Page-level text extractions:
****
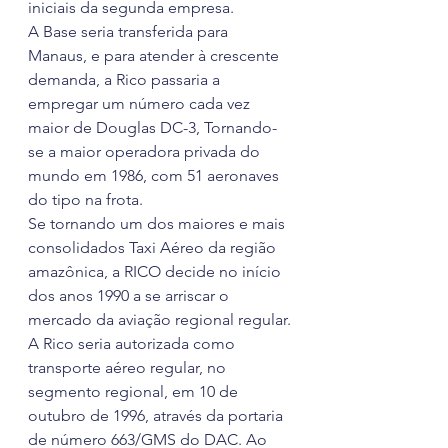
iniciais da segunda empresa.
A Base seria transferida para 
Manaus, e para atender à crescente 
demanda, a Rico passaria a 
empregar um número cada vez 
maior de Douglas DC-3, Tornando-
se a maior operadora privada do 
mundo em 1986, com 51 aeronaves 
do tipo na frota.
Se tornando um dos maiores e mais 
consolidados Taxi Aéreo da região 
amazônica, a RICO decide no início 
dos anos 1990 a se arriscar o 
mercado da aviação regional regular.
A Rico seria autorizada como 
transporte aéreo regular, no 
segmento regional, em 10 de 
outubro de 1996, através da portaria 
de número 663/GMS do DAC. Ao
****
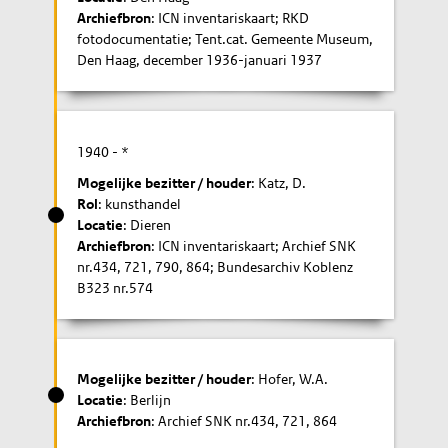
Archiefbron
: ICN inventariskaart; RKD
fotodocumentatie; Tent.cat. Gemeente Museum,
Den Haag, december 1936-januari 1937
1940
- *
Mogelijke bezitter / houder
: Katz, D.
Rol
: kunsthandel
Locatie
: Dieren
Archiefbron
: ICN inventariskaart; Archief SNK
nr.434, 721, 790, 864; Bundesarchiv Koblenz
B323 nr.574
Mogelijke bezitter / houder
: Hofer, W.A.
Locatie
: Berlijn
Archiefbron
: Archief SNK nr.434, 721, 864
****
* _Problem to solve_
Out of the entries above, write out only the lines between the line holding "empregar um número cada vez" and the line holding "de número 663/GMS do DAC. Ao", inclusive, each exactly as given.

* _Result of the exercise_
empregar um número cada vez 
maior de Douglas DC-3, Tornando-
se a maior operadora privada do 
mundo em 1986, com 51 aeronaves 
do tipo na frota.
Se tornando um dos maiores e mais 
consolidados Taxi Aéreo da região 
amazônica, a RICO decide no início 
dos anos 1990 a se arriscar o 
mercado da aviação regional regular.
A Rico seria autorizada como 
transporte aéreo regular, no 
segmento regional, em 10 de 
outubro de 1996, através da portaria 
de número 663/GMS do DAC. Ao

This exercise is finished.